Problem statement. Format the text lines of the entries below as a JSON list of strings, one string per line with blank lines omitted, starting at the line that contains "Работаем ради клиентов" and ending at the line that contains "στον σύνδεσμο του", both included. Leave the pictures out of the answer.

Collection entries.

□ □ □ □ □

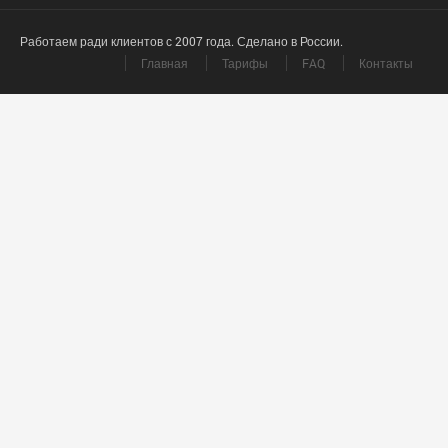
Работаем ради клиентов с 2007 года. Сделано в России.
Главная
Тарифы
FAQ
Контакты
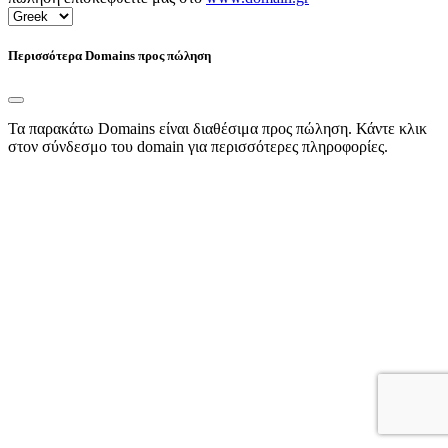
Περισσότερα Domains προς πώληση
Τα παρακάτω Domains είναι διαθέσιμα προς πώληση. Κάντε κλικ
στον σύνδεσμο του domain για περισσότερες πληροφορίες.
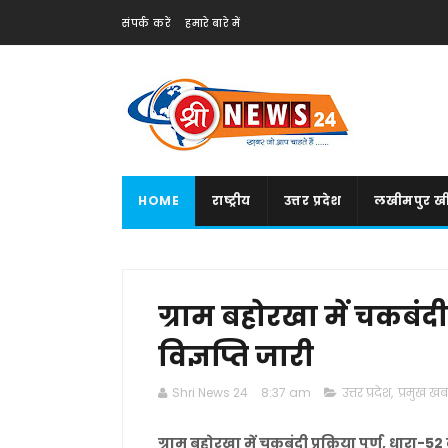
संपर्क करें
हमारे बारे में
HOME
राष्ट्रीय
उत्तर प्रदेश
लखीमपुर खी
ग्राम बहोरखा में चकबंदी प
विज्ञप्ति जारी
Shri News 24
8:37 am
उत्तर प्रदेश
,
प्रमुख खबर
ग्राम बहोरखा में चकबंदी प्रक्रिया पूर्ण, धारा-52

□ □ □ □ □

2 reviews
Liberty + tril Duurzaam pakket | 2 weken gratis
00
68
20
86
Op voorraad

□ □ □ □ □

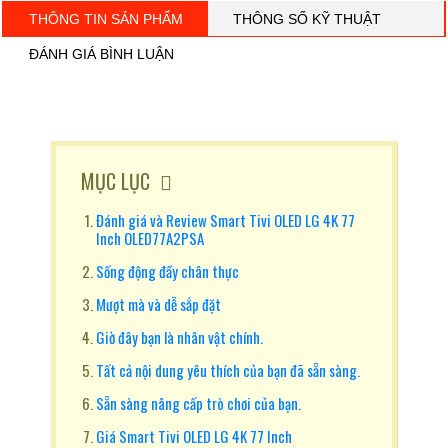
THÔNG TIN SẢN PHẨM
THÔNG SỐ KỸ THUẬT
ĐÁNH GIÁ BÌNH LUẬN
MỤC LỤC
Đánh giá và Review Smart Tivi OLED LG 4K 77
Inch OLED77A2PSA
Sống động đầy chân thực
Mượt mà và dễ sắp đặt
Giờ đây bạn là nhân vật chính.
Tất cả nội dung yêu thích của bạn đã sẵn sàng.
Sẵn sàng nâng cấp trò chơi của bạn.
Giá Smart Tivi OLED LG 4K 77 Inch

□ □ □ □ □

Answer section.
[
  "Работаем ради клиентов с 2007 года. Сделано в России.",
  "Главная",
  "Тарифы",
  "FAQ",
  "Контакты",
  "Περισσότερα Domains προς πώληση",
  "Τα παρακάτω Domains είναι διαθέσιμα προς πώληση. Κάντε κλικ",
  "στον σύνδεσμο του domain για περισσότερες πληροφορίες."
]